[Opening Excerpted passage section]
Only way to close social care funding gap is to use Care Act cash plus savings – LGA and ADASS

The “funding gap” in adult social care must be plugged with cash earmarked for the delayed Care Act and spending reductions in other departments, the LGA and the Association of Directors of Adult Social Services (ADASS) have said today (12 October).

In a joint submission to the government’s Spending Review, the two bodies have reiterated that “urgent steps” must be taken to close the “burgeoning” social care funding gap, estimated to reach almost £3bn by 2019-20.

They claimed that using money previously reserved for delayed Care Act proposals would help, but would still leave the sector starved of nearly £2bn by the end of the decade.

To help this, they suggested plugging the remaining gap with savings from other government departments.

The bodies have also called on the government to fund all “additional pressures”, including the Deprivation of Liberty safeguards (DoLS) and the new National Living Wage, as well as to a allocate £2bn year each to help the system shift towards prevention rather than remedying.

They also hope Whitehall will match local government’s “ambition” by “greater pooling of budgets” between health and social care, made possible through an expanded Better Care Fund.

And the LGA and ADASS restated that the NHS and local authorities must be able to work together to create an overarching care system focused on prevention – but said this is impossible if social care does not receive a similar funding commitment as the NHS.

Cllr Izzi Seccombe, the LGA’s community wellbeing spokesman, said: “At the moment, social care and health have a shared ambition, but not a share of the money which is needed to achieve this. It simply doesn’t add up and the Spending Review is the government’s opportunity to address this.

“Pumping money into the NHS but not into social care has to stop. NHS money will not pay for the essential visits from carers that help people to get dressed or washed or the night time call to help someone into bed. It is these services that enable people to live with dignity in the community for longer instead of being forced unnecessarily into hospitals beds – at a cost to the NHS and the public purse.
[Closing Excerpted passage section]
**Exercise instructions:**
A. In the article on social care funding, replace "prevention" with "early intervention" and write out the passage starting with "The bodies have" and going on through "as the NHS.".
B. Extend the article on social care funding, picking up right after its final sentence.
[Opening Extracted records section]
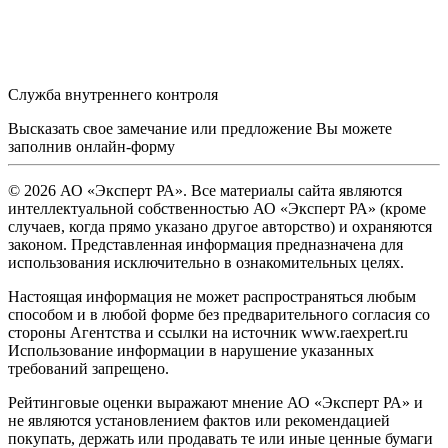
Служба внутреннего контроля
Высказать свое замечание или предложение Вы можете
заполнив
онлайн-форму
© 2026 АО «Эксперт РА». Все материалы сайта являются
интеллектуальной собственностью АО «Эксперт РА» (кроме
случаев, когда прямо указано другое авторство) и охраняются
законом. Представленная информация предназначена для
использования исключительно в ознакомительных целях.
Настоящая информация не может распространяться любым
способом и в любой форме без предварительного согласия со
стороны Агентства и ссылки на источник www.raexpert.ru
Использование информации в нарушение указанных
требований запрещено.
Рейтинговые оценки выражают мнение АО «Эксперт РА» и
не являются установлением фактов или рекомендацией
покупать, держать или продавать те или иные ценные бумаги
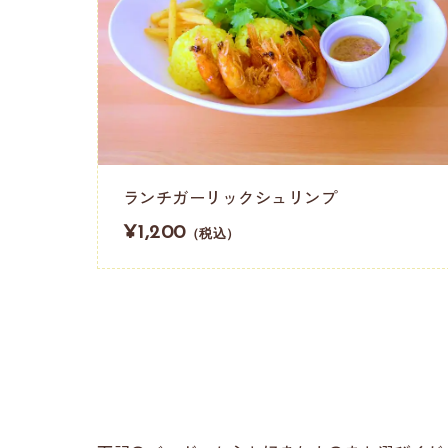
ランチガーリックシュリンプ
¥1,200
（税込）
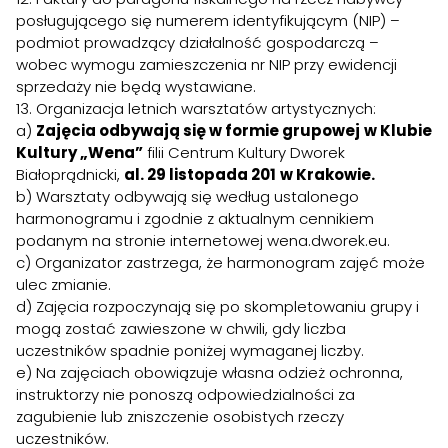
posługującego się numerem identyfikującym (NIP) –
podmiot prowadzący działalność gospodarczą –
wobec wymogu zamieszczenia nr NIP przy ewidencji
sprzedaży nie będą wystawiane.
13. Organizacja letnich warsztatów artystycznych:
a)
Zajęcia odbywają się w formie grupowej
w Klubie
Kultury „Wena”
filii Centrum Kultury Dworek
Białoprądnicki,
al. 29 listopada 201
w Krakowie.
b) Warsztaty odbywają się według ustalonego
harmonogramu i zgodnie z aktualnym cennikiem
podanym na stronie internetowej wena.dworek.eu.
c) Organizator zastrzega, że harmonogram zajęć może
ulec zmianie.
d) Zajęcia rozpoczynają się po skompletowaniu grupy i
mogą zostać zawieszone w chwili, gdy liczba
uczestników spadnie poniżej wymaganej liczby.
e) Na zajęciach obowiązuje własna odzież ochronna,
instruktorzy nie ponoszą odpowiedzialności za
zagubienie lub zniszczenie osobistych rzeczy
uczestników.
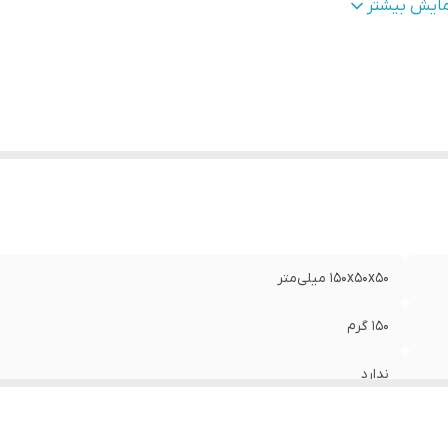
بع انرژی
:
باتری لیتیومی - 500 میلی‌آمپر ساعت
مایش بیشتر
بط‌ها
:
microUSB
نگ
:
مشکی
عاد (طول * عرض * ارتفاع ) سانتی متر
:
۱۵x۵x۵
ان واقعی
:
3
سخه بلوتوث
:
5.1
کانس پاسخگویی (هرتز)
:
20
بت سیگنال به نویز (SNR)
:
80 دسی بل
اومت در برابر آب و گردوغبار
:
گواهی IPX۴ - مقاوم در برابر قطرات آب
۱۵۰x۵۰x۵۰ میلی‌متر
۱۵۰ گرم
ندارد
بی‌سیم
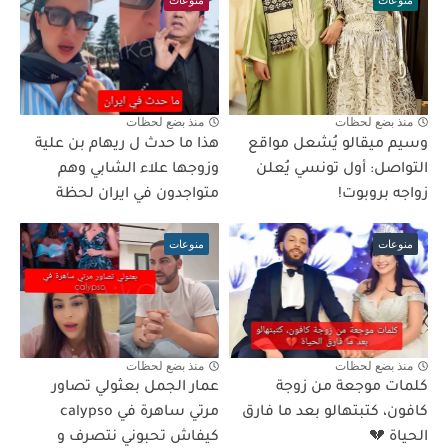
منوعات
منوعات
منذ بضع لحظات
منذ بضع لحظات
وسيم ميقالو يُشعل مواقع
هذا ما حدث ل ريهام بن علية
التواصل: أول تونسي يُعلن
وزوجها علاء الشابي وهم
زواجه بروبوت!
متواجدون في ايران لحظة
منوعات
منوعات
منذ بضع لحظات
منذ بضع لحظات
كلمات موجعة من زوجة
عمار الجمل بعثولي تصاور
كافون، كتبتهالو بعد ما فارق
مرتي ساهرة في calypso
الحياة 💔
كيفاش تحبوني نتصرف و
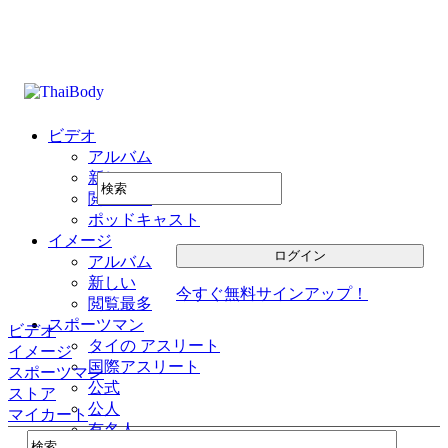
ビデオ
アルバム
新しい
閲覧最多
ポッドキャスト
イメージ
アルバム
新しい
今すぐ無料サインアップ！
閲覧最多
スポーツマン
ビデオ
タイの アスリート
イメージ
国際アスリート
スポーツマン
公式
ストア
公人
マイカート
有名人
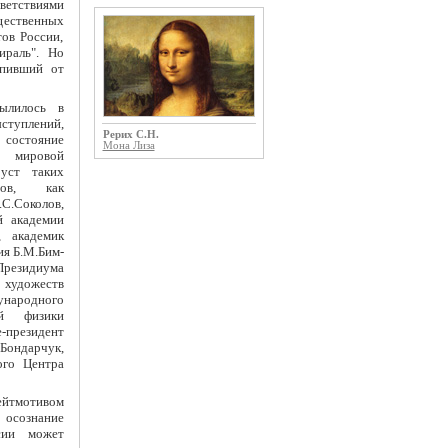
ветствиями
щественных
ов России,
ираль". Но
упивший от
ылилось в
ступлений,
Рерих С.Н.
 состояние
Мона Лиза
и мировой
уст таких
тов, как
С.Соколов,
й академии
, академик
ия Б.М.Бим-
 Президиума
удожеств
ународного
ой физики
-президент
ондарчук,
ого Центра
мотивом
 осознание
сии может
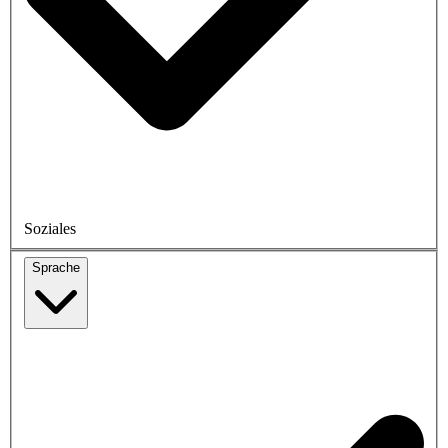
Soziales
Sprache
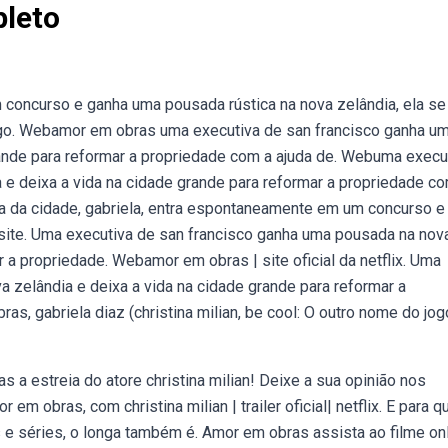
leto
concurso e ganha uma pousada rústica na nova zelândia, ela se
o jogo. Webamor em obras uma executiva de san francisco ganha u
rande para reformar a propriedade com a ajuda de. Webuma execu
e deixa a vida na cidade grande para reformar a propriedade c
a da cidade, gabriela, entra espontaneamente em um concurso e
 site. Uma executiva de san francisco ganha uma pousada na nov
r a propriedade. Webamor em obras | site oficial da netflix. Uma
 zelândia e deixa a vida na cidade grande para reformar a
s, gabriela diaz (christina milian, be cool: O outro nome do jog
s a estreia do atore christina milian! Deixe a sua opinião nos
em obras, com christina milian | trailer oficial| netflix. E para 
s e séries, o longa também é. Amor em obras assista ao filme on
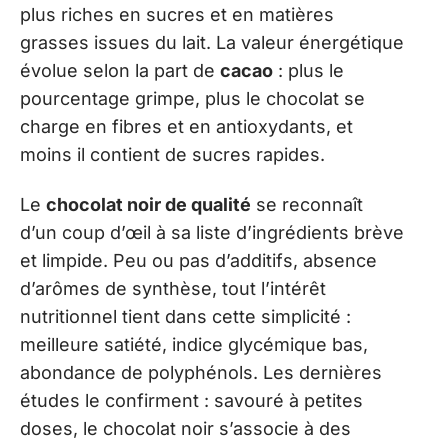
plus riches en sucres et en matières
grasses issues du lait. La valeur énergétique
évolue selon la part de
cacao
: plus le
pourcentage grimpe, plus le chocolat se
charge en fibres et en antioxydants, et
moins il contient de sucres rapides.
Le
chocolat noir de qualité
se reconnaît
d’un coup d’œil à sa liste d’ingrédients brève
et limpide. Peu ou pas d’additifs, absence
d’arômes de synthèse, tout l’intérêt
nutritionnel tient dans cette simplicité :
meilleure satiété, indice glycémique bas,
abondance de polyphénols. Les dernières
études le confirment : savouré à petites
doses, le chocolat noir s’associe à des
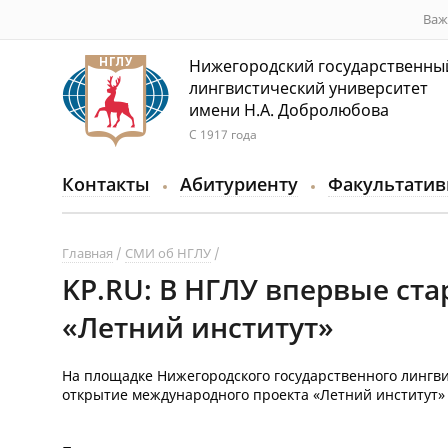
Важ
Нижегородский государственны
лингвистический университет
имени Н.А. Добролюбова
С 1917 года
Контакты
Абитуриенту
Факультатив
Главная
СМИ об НГЛУ
KP.RU: В НГЛУ впервые ст
«Летний институт»
На площадке Нижегородского государственного лингви
открытие международного проекта «Летний институт»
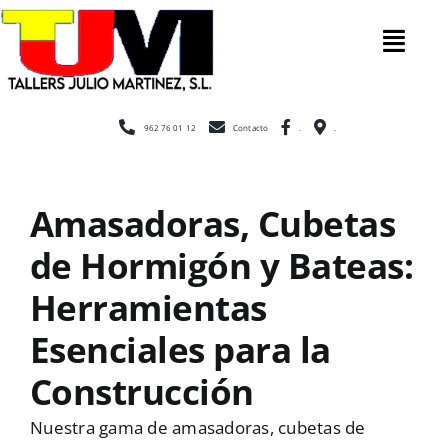
Saltar
al
Tog
contenido
Nav
Inicio
962 76 01 12
Contacto
.
.
Nosotros
Amasadoras, Cubetas
de Hormigón y Bateas:
Construcc
Herramientas
Cerramien
Esenciales para la
Construcción
Escaleras
Nuestra gama de amasadoras, cubetas de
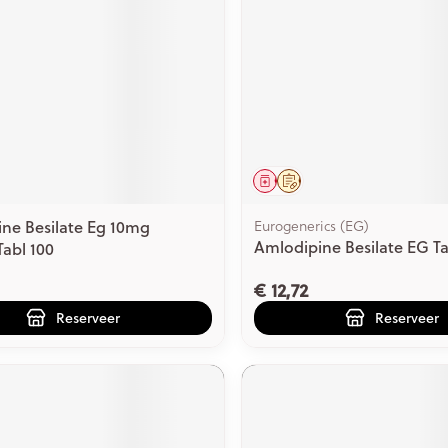
middel
voorschrift
Geneesmiddel
Op voorschrift
ne Besilate Eg 10mg
Eurogenerics (EG)
Amlodipine Besilate EG T
Tabl 100
€ 12,72
Reserveer
Reserveer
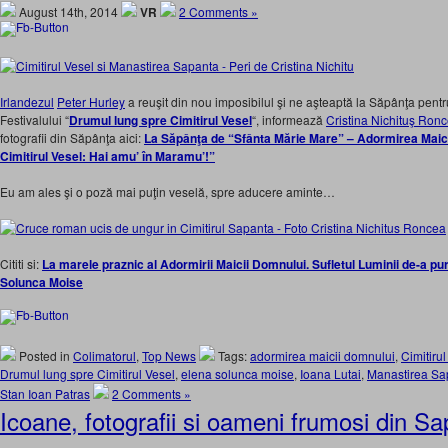
August 14th, 2014
VR
2 Comments »
Irlandezul
Peter Hurley
a reuşit din nou imposibilul şi ne aşteaptă la Săpânţa pentru
Festivalului “
Drumul lung spre Cimitirul Vesel
“, informează
Cristina Nichituş Ron
fotografii din Săpânţa aici:
La Săpânţa de “Sfânta Mărie Mare” – Adormirea Maic
Cimitirul Vesel: Hai amu’ în Maramu’!”
Eu am ales şi o poză mai puţin veselă, spre aducere aminte…
Cititi si:
La marele praznic al Adormirii Maicii Domnului. Sufletul Luminii de-a pu
Solunca Moise
Posted in
Colimatorul
,
Top News
Tags:
adormirea maicii domnului
,
Cimitirul
Drumul lung spre Cimitirul Vesel
,
elena solunca moise
,
Ioana Lutai
,
Manastirea Sa
Stan Ioan Patras
2 Comments »
Icoane, fotografii si oameni frumosi din S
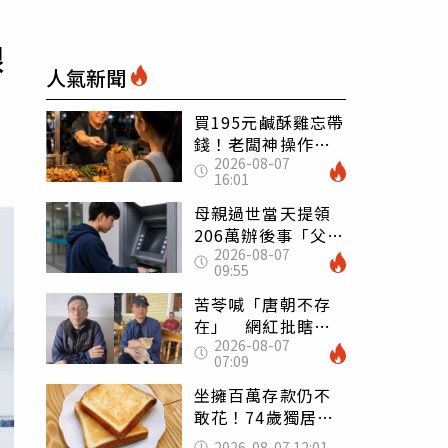
眼
人氣新聞
買195元鹹酥雞忘帶
錢！老闆神操作
2026-08-07
「倒找5元」 全網
16:01
看哭：這就是台灣
母親過世當天提領
206萬辦後事「父子
2026-08-07
遭判刑」 律師：
09:55
搶錢先下手是罪
苦苓喊「唐朝不存
在」 網紅批瞎編
2026-08-07
歷史：李白、杜甫
07:09
用鮮卑文寫詩？
坐擁百萬存款仍不
敢花！74歲獨居翁
「1餐只吃1片吐
2026-08-07 12:01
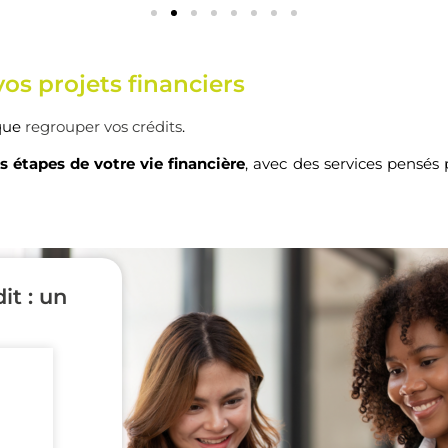
os projets financiers
 que
regrouper vos crédits
.
s étapes de votre vie financière
, avec des services pensés
it : un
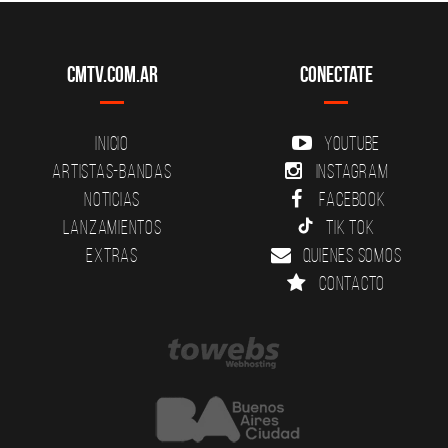
CMTV.com.ar
Conectate
Inicio
YouTube
Artistas-Bandas
Instagram
Noticias
Facebook
Lanzamientos
Tik Tok
Extras
Quienes somos
Contacto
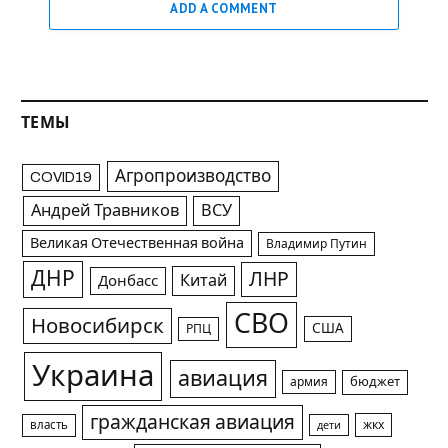
ADD A COMMENT
ТЕМЫ
Агропроизводство
COVID19
Андрей Травников
ВСУ
Великая Отечественная война
Владимир Путин
ДНР
ЛНР
Китай
Донбасс
СВО
Новосибирск
США
РПЦ
Украина
авиация
армия
бюджет
гражданская авиация
жкх
власть
дети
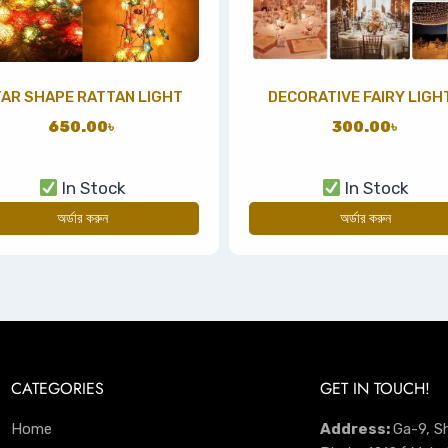
AR SHAPE RATTAN LIGHT
DECORATIVE FAIRY LIGH
650.00
৳
300.00
৳
In Stock
In Stock
অর্ডার করুন
অর্ডার করুন
CATEGORIES
GET IN TOUCH!
Home
Address:
Ga-9, S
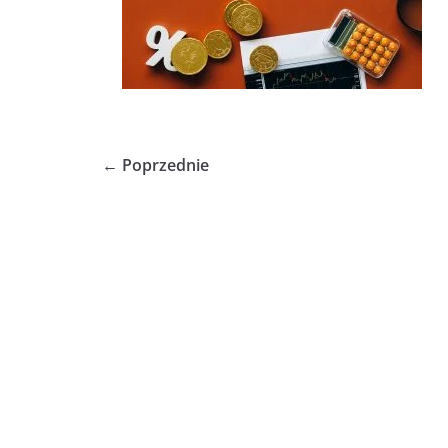
← Poprzednie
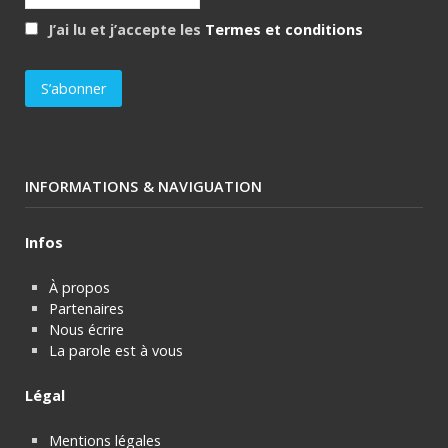
J’ai lu et j’accepte les
Termes et conditions
INFORMATIONS & NAVIGUATION
Infos
À propos
Partenaires
Nous écrire
La parole est à vous
Légal
Mentions légales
[Closing Extracted records section]
**Outputs in order:**
A.
The bodies have also called on the government to fund all “additional pressures”, including the Deprivation of Liberty safeguards (DoLS) and the new National Living Wage, as well as to a allocate £2bn year each to help the system shift towards early intervention rather than remedying.

They also hope Whitehall will match local government’s “ambition” by “greater pooling of budgets” between health and social care, made possible through an expanded Better Care Fund.

And the LGA and ADASS restated that the NHS and local authorities must be able to work together to create an overarching care system focused on early intervention – but said this is impossible if social care does not receive a similar funding commitment as the NHS.

B.
“We need a system which will be there for future generations – and we have ambitions in the Care Act to improve the lives of carers and those that need care – but these continued funding pressures are putting this at serious jeopardy.”

The call built on recent ADASS budget survey figures showing that 400,000 less people are receiving state social care and support today than five years ago.

It also comes just a few days after PSE revealed that more than half of people who ask for help with care from their councils receive no help at all, or are just given information about charities or similar groups instead.

Ray James, president of ADASS, said: “The welcome announcement of the living wage will inevitably increase the cost of care. Adult social care budgets have been cut by 31% in real terms over the last five years; 99% of NHS managers surveyed already report the impact of cuts to social care on frontline NHS services. For the first year in living memory, more care home beds have closed than opened.

“The simple undeniable truth is that the chancellor must provide a fair and sustainable funding settlement for social care to ensure growing numbers of older and disabled people get the care and support they need each and every day of their lives.”